Posted by Aug on November 26, 2023

Abstract:
This post explores the challenges of finding truly uncensored AI models, noting the influence of OpenAI’s data and built-in “guardrail” limitations. It discusses methods for fine-tuning base models to remove such refusals, referencing Eric Hartford’s approach, and shares the author’s experience with some specific models, including one found to be particularly responsive.

Estimated reading time: 1 minute

I’ve found that many AI models seem to be built using data that comes from OpenAI in some way. This data often includes “guardrails” – built-in limitations that stop the model from responding to certain types of prompts. This makes finding a truly uncensored model very difficult.

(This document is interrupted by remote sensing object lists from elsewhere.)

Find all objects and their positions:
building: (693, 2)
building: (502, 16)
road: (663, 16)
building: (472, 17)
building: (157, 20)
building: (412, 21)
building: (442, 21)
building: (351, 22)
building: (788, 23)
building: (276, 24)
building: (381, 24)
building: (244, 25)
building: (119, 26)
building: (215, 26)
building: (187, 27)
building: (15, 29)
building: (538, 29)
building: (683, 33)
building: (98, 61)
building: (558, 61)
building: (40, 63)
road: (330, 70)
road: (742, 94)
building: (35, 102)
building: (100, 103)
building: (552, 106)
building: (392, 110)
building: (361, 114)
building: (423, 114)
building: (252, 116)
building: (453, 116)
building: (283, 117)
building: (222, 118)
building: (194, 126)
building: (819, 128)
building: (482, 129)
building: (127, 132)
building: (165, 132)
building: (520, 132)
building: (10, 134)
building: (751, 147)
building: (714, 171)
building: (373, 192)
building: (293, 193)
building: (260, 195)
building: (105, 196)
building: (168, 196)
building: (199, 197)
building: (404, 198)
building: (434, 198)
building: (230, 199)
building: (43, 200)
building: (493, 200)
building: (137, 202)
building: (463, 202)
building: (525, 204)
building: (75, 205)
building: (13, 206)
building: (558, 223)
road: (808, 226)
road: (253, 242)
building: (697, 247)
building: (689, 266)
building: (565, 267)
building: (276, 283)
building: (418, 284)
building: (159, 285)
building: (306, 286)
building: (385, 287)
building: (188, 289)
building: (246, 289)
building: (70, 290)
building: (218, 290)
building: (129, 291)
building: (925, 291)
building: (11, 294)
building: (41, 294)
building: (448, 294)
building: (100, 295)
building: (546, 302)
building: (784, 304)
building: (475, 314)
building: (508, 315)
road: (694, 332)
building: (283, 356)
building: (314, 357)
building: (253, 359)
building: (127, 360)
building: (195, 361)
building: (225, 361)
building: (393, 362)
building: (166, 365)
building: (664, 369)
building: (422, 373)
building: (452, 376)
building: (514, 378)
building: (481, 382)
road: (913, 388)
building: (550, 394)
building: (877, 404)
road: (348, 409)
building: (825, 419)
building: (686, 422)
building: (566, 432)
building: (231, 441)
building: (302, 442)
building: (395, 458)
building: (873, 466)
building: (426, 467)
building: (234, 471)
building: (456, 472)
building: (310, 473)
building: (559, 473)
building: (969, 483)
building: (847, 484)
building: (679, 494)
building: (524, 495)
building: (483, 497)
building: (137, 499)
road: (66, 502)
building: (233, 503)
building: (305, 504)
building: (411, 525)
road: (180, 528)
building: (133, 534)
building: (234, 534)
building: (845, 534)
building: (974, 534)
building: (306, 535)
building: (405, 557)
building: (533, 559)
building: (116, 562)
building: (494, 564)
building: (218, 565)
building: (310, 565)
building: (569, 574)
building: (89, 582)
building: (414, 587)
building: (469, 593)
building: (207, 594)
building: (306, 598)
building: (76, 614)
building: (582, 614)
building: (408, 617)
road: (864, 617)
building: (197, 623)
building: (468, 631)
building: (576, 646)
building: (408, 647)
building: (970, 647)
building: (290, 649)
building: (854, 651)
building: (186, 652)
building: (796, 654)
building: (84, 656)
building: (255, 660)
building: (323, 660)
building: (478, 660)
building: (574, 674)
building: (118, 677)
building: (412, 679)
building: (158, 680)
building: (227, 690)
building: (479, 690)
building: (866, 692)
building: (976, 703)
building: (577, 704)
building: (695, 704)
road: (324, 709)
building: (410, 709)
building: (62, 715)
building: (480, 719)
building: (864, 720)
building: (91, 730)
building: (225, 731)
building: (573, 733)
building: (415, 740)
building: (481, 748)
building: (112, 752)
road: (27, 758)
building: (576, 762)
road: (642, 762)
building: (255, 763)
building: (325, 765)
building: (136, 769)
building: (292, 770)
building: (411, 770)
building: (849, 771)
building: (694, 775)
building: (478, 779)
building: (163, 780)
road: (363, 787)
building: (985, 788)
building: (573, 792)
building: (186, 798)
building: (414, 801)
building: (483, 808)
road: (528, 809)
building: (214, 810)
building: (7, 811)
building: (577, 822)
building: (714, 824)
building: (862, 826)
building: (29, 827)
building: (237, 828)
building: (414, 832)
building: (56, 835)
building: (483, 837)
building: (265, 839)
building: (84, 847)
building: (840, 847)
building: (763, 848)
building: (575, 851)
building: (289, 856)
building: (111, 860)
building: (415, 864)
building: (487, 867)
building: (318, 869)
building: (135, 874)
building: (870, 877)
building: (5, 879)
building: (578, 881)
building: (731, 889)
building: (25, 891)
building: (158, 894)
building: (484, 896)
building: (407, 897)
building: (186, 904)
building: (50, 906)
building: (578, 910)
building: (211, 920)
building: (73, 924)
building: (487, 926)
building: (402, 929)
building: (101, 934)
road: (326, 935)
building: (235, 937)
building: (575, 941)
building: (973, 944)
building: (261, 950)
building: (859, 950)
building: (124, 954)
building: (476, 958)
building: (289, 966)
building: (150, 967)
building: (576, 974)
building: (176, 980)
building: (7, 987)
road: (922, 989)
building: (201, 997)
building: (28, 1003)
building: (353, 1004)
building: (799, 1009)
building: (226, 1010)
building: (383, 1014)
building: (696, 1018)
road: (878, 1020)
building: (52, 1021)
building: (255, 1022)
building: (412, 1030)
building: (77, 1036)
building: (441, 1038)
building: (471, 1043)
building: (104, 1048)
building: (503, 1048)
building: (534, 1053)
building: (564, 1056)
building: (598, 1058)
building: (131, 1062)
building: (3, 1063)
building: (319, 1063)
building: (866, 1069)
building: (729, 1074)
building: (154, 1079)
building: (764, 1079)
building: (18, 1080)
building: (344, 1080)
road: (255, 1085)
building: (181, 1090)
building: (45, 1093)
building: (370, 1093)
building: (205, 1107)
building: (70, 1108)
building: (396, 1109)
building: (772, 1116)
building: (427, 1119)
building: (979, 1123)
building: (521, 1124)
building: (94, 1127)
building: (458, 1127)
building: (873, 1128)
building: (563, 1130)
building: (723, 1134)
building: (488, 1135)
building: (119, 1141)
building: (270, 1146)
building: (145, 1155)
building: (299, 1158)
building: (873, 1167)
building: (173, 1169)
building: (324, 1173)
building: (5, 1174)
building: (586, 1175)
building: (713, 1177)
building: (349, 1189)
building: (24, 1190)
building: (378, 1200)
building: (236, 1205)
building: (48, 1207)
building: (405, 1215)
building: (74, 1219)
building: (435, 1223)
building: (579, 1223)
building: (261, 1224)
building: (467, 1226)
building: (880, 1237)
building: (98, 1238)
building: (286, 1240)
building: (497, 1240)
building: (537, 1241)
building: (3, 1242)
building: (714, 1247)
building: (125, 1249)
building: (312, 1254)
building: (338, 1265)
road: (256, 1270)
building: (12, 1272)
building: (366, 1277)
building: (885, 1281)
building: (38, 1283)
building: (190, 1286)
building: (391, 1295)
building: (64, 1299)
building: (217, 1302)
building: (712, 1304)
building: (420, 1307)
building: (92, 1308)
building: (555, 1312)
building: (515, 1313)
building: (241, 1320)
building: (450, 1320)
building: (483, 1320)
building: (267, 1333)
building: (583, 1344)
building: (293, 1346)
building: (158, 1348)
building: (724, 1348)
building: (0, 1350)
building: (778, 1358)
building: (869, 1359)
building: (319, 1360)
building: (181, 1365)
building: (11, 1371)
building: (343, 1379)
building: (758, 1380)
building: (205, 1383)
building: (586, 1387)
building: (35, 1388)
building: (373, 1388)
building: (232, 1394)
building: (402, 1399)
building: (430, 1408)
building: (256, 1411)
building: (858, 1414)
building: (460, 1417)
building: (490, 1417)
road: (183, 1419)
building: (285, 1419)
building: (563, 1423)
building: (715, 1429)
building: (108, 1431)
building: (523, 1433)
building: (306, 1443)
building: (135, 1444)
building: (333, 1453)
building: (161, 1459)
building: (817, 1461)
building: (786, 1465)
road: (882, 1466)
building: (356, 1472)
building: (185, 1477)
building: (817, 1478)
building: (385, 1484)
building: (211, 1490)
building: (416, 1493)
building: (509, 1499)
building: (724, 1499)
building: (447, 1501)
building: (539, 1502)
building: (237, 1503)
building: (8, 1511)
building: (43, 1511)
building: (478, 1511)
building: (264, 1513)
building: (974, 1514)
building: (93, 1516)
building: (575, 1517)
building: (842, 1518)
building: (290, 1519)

I read an interesting article by Eric Hartford that explains how to fine-tune a base AI model to remove these refusals:

Uncensored Models by Eric Hartford (I’ll refer to this as the “Hartford method” below.)

The main idea behind the Hartford method is to retrain a foundational AI model (a “base model”) using a dataset that has had all the “refusal” responses (where the model says it can’t answer) removed. The goal is to create a model that will answer more openly.

However, in my own tests with a model fine-tuned this way, I found it still wouldn’t answer some questions I asked. I need to look more closely at the filtered dataset Eric Hartford used to understand why this might be happening.

On a related note, the most effective uncensored model I’ve personally found so far is TheBloke/PiVoT-0.1-Evil-a-GGUF on Hugging Face. This particular model doesn’t require any special instructions (a “system prompt”) to respond, and it seems willing to answer a very wide range of questions.